Supplied data:
== Segment start ==
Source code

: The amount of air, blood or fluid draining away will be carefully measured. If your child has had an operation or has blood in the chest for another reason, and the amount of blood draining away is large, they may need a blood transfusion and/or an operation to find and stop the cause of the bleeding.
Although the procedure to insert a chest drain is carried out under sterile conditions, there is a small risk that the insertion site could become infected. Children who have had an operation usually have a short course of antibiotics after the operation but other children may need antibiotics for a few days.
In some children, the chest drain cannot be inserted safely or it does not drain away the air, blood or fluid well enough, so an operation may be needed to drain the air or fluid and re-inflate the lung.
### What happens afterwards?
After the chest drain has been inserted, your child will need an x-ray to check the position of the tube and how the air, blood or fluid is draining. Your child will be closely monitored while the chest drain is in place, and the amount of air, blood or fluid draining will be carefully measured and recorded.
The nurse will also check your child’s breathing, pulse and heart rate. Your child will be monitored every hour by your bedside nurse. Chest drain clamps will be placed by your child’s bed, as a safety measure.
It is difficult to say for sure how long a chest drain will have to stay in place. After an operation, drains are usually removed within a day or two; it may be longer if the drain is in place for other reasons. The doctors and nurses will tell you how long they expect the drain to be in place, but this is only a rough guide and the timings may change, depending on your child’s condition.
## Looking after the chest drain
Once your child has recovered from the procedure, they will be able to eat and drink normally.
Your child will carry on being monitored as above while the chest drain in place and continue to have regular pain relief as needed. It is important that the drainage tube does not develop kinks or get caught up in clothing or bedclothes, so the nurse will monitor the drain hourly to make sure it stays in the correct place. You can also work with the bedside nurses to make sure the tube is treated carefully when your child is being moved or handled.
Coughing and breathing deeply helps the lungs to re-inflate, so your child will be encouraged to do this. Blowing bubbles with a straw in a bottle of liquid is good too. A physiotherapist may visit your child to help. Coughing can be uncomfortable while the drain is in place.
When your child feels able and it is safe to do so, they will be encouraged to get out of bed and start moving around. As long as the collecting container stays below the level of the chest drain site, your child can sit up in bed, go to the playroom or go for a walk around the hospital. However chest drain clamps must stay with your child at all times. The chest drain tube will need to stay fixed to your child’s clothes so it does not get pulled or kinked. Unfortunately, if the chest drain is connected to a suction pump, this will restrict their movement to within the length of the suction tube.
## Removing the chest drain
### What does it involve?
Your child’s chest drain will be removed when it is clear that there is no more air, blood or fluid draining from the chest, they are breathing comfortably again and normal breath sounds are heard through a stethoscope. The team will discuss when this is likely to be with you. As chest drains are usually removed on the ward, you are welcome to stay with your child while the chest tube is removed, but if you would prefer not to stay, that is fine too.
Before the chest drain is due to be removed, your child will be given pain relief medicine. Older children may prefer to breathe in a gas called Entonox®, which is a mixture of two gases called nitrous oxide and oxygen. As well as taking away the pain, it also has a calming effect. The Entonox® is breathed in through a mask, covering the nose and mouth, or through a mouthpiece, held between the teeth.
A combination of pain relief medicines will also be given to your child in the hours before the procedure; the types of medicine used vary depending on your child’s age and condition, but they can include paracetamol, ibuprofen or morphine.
== Segment end ==
From the opening line of the data above, please print each line as written up to and including the line that contains "of the bleeding.", and nothing more.

Source code

: The amount of air, blood or fluid draining away will be carefully measured. If your child has had an operation or has blood in the chest for another reason, and the amount of blood draining away is large, they may need a blood transfusion and/or an operation to find and stop the cause of the bleeding.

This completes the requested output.